1945 İkinci Dünya Savaşı sonrası, yıkılan Avrupa ülkelerinin, başta Almanya olmak üzere, pek çoğu; yanı sıra Japonya, atağa kalkmak üzere çok çabuk diriliş gösterdiler. Birinci nesiller çok çalıştılar, daha önceden sahip oldukları deneyim ve birikimleri kısa sürede kullanarak hayata geçirdiler ve yine dev işletmeleri kurdular.

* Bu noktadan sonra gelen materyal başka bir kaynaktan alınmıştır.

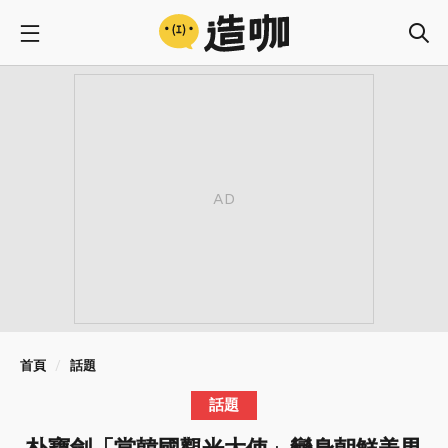
首頁
話題
話題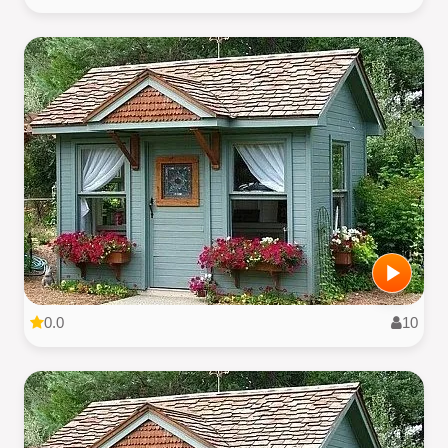
0.0
10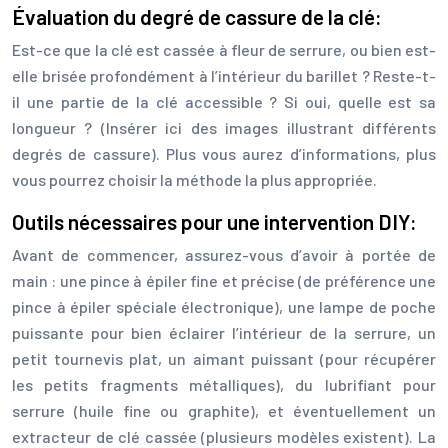
Évaluation du degré de cassure de la clé:
Est-ce que la clé est cassée à fleur de serrure, ou bien est-
elle brisée profondément à l’intérieur du barillet ? Reste-t-
il une partie de la clé accessible ? Si oui, quelle est sa
longueur ? (Insérer ici des images illustrant différents
degrés de cassure). Plus vous aurez d’informations, plus
vous pourrez choisir la méthode la plus appropriée.
Outils nécessaires pour une intervention DIY:
Avant de commencer, assurez-vous d’avoir à portée de
main : une pince à épiler fine et précise (de préférence une
pince à épiler spéciale électronique), une lampe de poche
puissante pour bien éclairer l’intérieur de la serrure, un
petit tournevis plat, un aimant puissant (pour récupérer
les petits fragments métalliques), du lubrifiant pour
serrure (huile fine ou graphite), et éventuellement un
extracteur de clé cassée (plusieurs modèles existent). La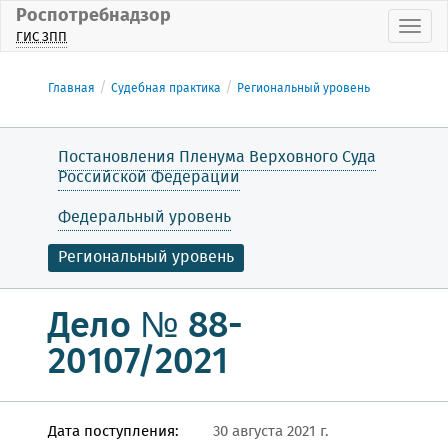
Роспотребнадзор
Пока
ГИС ЗПП
Главная
Судебная практика
Региональный уровень
Постановления Пленума Верховного Суда
Российской Федерации
Федеральный уровень
Региональный уровень
Дело № 88-
20107/2021
Дата поступления:
30 августа 2021 г.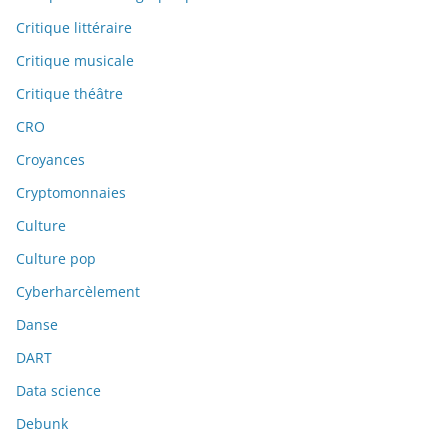
Critique littéraire
Critique musicale
Critique théâtre
CRO
Croyances
Cryptomonnaies
Culture
Culture pop
Cyberharcèlement
Danse
DART
Data science
Debunk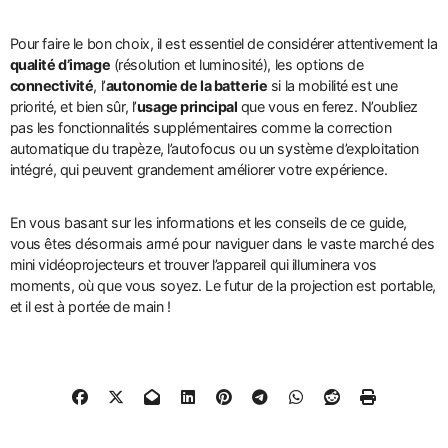
Pour faire le bon choix, il est essentiel de considérer attentivement la
qualité d’image
(résolution et luminosité), les options de
connectivité
, l’
autonomie de la batterie
si la mobilité est une
priorité, et bien sûr, l’
usage principal
que vous en ferez. N’oubliez
pas les fonctionnalités supplémentaires comme la correction
automatique du trapèze, l’autofocus ou un système d’exploitation
intégré, qui peuvent grandement améliorer votre expérience.
En vous basant sur les informations et les conseils de ce guide,
vous êtes désormais armé pour naviguer dans le vaste marché des
mini vidéoprojecteurs et trouver l’appareil qui illuminera vos
moments, où que vous soyez. Le futur de la projection est portable,
et il est à portée de main !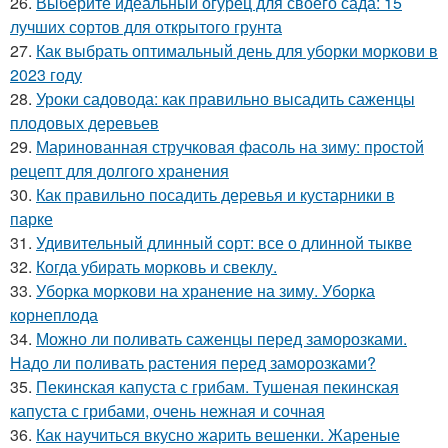
26.
Выберите идеальный огурец для своего сада: 15
лучших сортов для открытого грунта
27.
Как выбрать оптимальный день для уборки моркови в
2023 году
28.
Уроки садовода: как правильно высадить саженцы
плодовых деревьев
29.
Маринованная стручковая фасоль на зиму: простой
рецепт для долгого хранения
30.
Как правильно посадить деревья и кустарники в
парке
31.
Удивительный длинный сорт: все о длинной тыкве
32.
Когда убирать морковь и свеклу.
33.
Уборка моркови на хранение на зиму. Уборка
корнеплода
34.
Можно ли поливать саженцы перед заморозками.
Надо ли поливать растения перед заморозками?
35.
Пекинская капуста с грибам. Тушеная пекинская
капуста с грибами, очень нежная и сочная
36.
Как научиться вкусно жарить вешенки. Жареные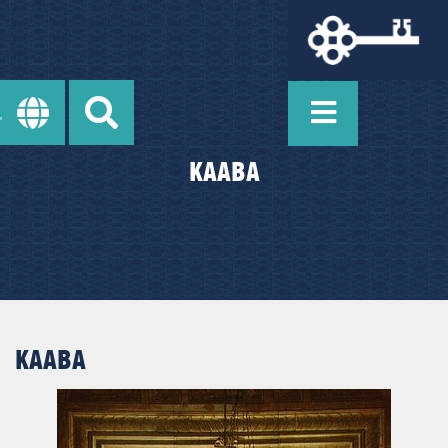
KAABA
KAABA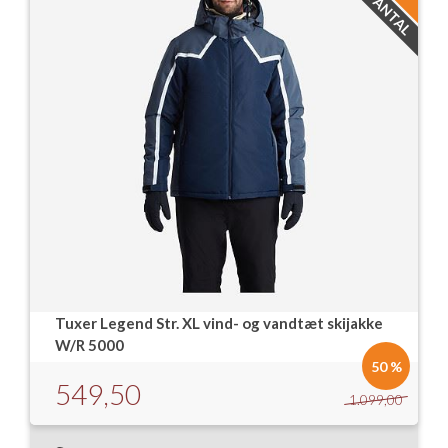
Tuxer Legend Str. XL vind- og vandtæt skijakke
W/R 5000
50 %
549,50
1.099,00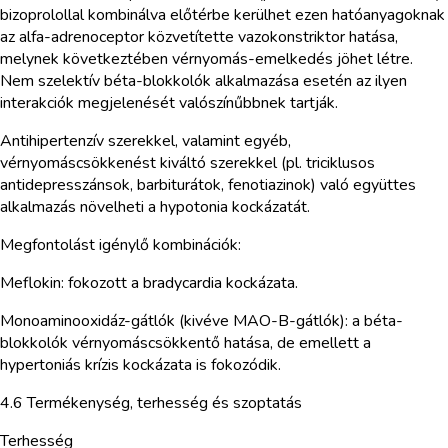
bizoprolollal kombinálva előtérbe kerülhet ezen hatóanyagoknak
az alfa-adrenoceptor közvetítette vazokonstriktor hatása,
melynek következtében vérnyomás-emelkedés jöhet létre.
Nem szelektív béta-blokkolók alkalmazása esetén az ilyen
interakciók megjelenését valószínűbbnek tartják.
Antihipertenzív szerekkel, valamint egyéb,
vérnyomáscsökkenést kiváltó szerekkel (pl. triciklusos
antidepresszánsok, barbiturátok, fenotiazinok) való együttes
alkalmazás növelheti a hypotonia kockázatát.
Megfontolást igénylő kombinációk:
Meflokin: fokozott a bradycardia kockázata.
Monoaminooxidáz-gátlók (kivéve MAO-B-gátlók): a béta-
blokkolók vérnyomáscsökkentő hatása, de emellett a
hypertoniás krízis kockázata is fokozódik.
4.6 Termékenység, terhesség és szoptatás
Terhesség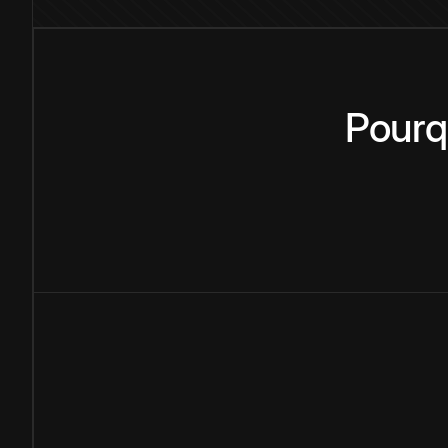
Pourq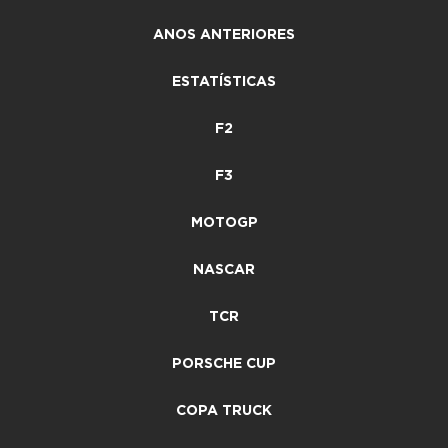
ANOS ANTERIORES
ESTATÍSTICAS
F2
F3
MOTOGP
NASCAR
TCR
PORSCHE CUP
COPA TRUCK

Önemli olan bu işletmelerin sürdürülebilir olabilmesi idi; işte bu yüzden, bazen duymaktan sıkıldığımız, “Kurumsal Şirket” anlayışını işletmelerine yerleştirmeye başladılar. Aile şirketleri ikinci kuşaklara işlerini temsil ederken, çalışanların sahibi olabildiği şirketler; tüm gelişmiş ülkelerde birer birer artmaya başladı. O gün kurumsal olmaya çalışıyor dediğimiz şirketlerin, yani bugün büyük dünya markalarının hepsinin yapmaya çalıştığı şey aslında farklı idi; sürdürülebilir şirket yaratmak. Bunun için sistemlerini kurdular, profesyonel insanlar yetiştirebilen eğitim sistemleri ile iş gücünü kuvvetlendirdiler, üniversiteler ve reel sektör bir arada çalışarak mükemmel şirketler, markalar, üçüncü veya dördüncü kuşağa da sorunsuzca devrolabilen sürdürülebilir kurumlar yarattılar. İster hizmet veya üretim yapan bir işletme olalım; ister kendimize bir tedarikçi seçelim, aramamız veya sağlamamız gereken en önemli özellik sürdürülebilirlik olmalı.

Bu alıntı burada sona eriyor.